I remember reading a book on technical writing which said you should read every report aloud to make sure the text flows, and makes sense. A comma is where you pause, (or have a side comment), and a full stop is where you finish the thought, and take a breath. If you cannot express the sentence in one breath – the sentence is too long and you should rewrite it.
If you have to read a sentence twice or more, consider rewriting it. Also remember the people reading your document may not have English as their first language. “Foreign words” take more brain power and the reader may not be entirely familiar with the word or the context used. I recently heard a conversation
- “is it right to turn left here?”,
- “no, right”
which maybe valid English, but it takes a moment to understand it.
Another advantage of reading it aloud is it it helps you to spot duplicated words or missing. (There was a double whoops in that sentence.)
I was reading a description in a technical report which took me several minutes to understand it. It used terms(defining some of them inline <and also had nested comments about the terms >), then using terms like “this” (when “this” could be one of several objects) (I kept thinking which this?, that this, or this this), and so I copied the text into an editor so I could break it into phrases (logical groups of thoughts) and work out what was important. See – it is hard work to understand some sentences.

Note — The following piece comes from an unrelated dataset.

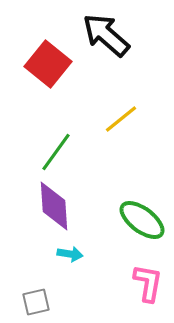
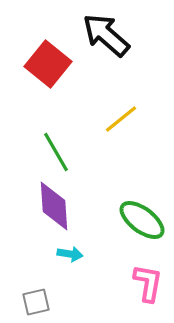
green line: rotated 66 degrees counterclockwise
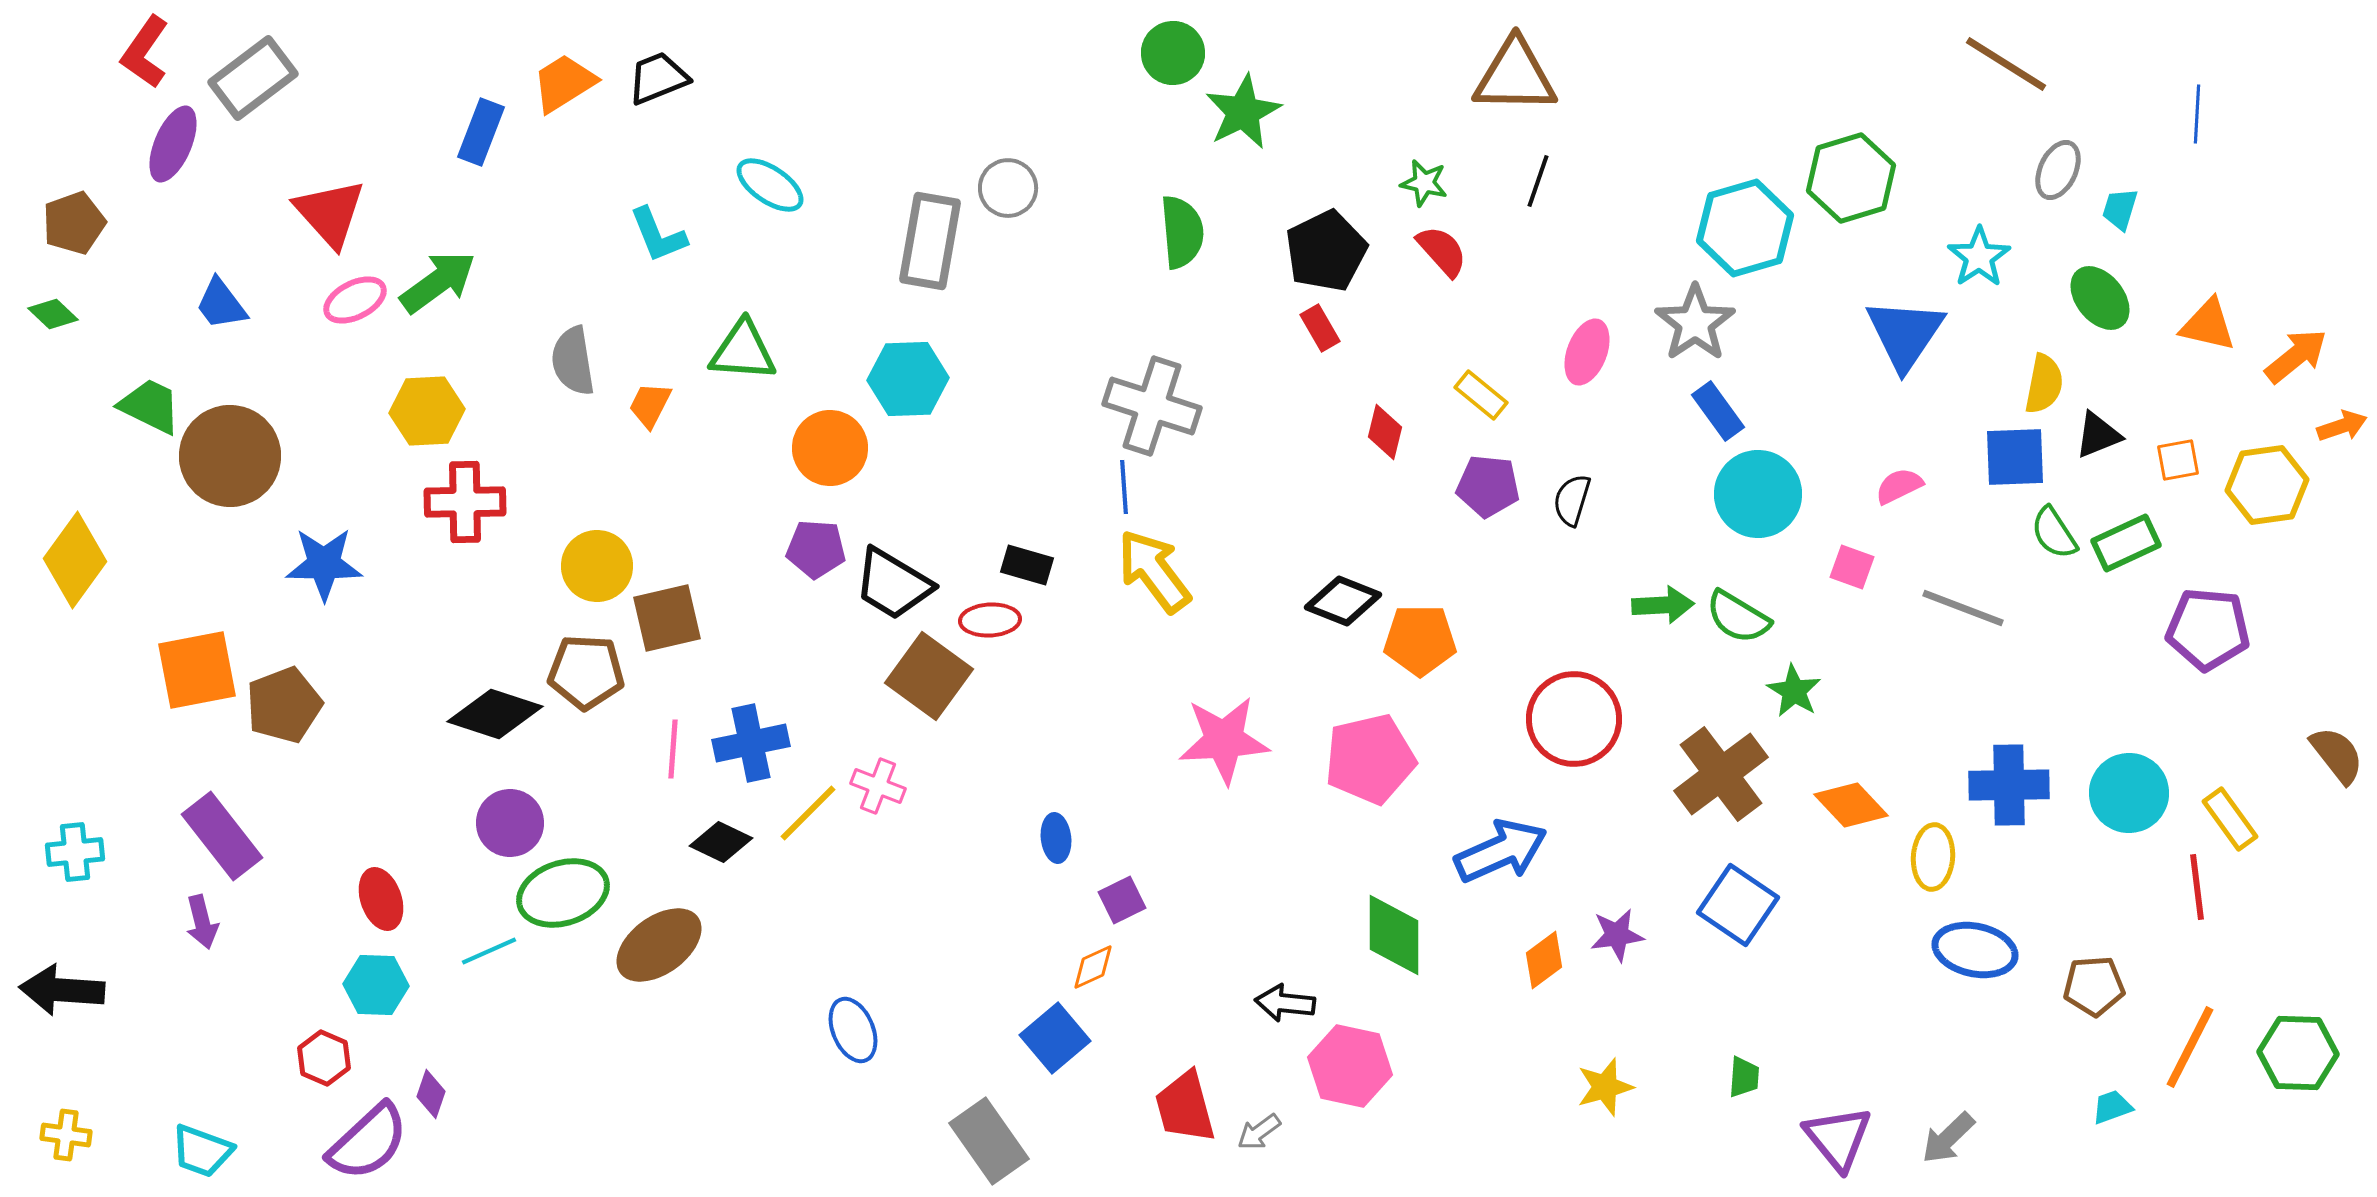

I am a great believer that reading should be linear, you should not have to keep going back to reread text. I also think that people need signposts to help them through the text, along the lines of the old
adage saying for a good presentation “tell them what you are going to tell them, tell them, tell them what you have told them”. Instead of one long rambling paragraph it might be clearer to say
There are three areas we need to consider, area1, area2, area3
I have noticed also noticed that people often read the first sentence, and ignore the second part, this is where good signposting can help. This applies to emails and conversations. My wife said to me “We’ll need some of the nice bread with seeds on it, and some rolls, from the bakers, but the bakers isn’t open yet’. So off I went to the bakers to find it closed. I was busy parsing the first part of the sentence, and missed the second part.
I found with some people that if you have two questions send them as two emails not one. They read the first question, reply to it, and do not read the rest of the email.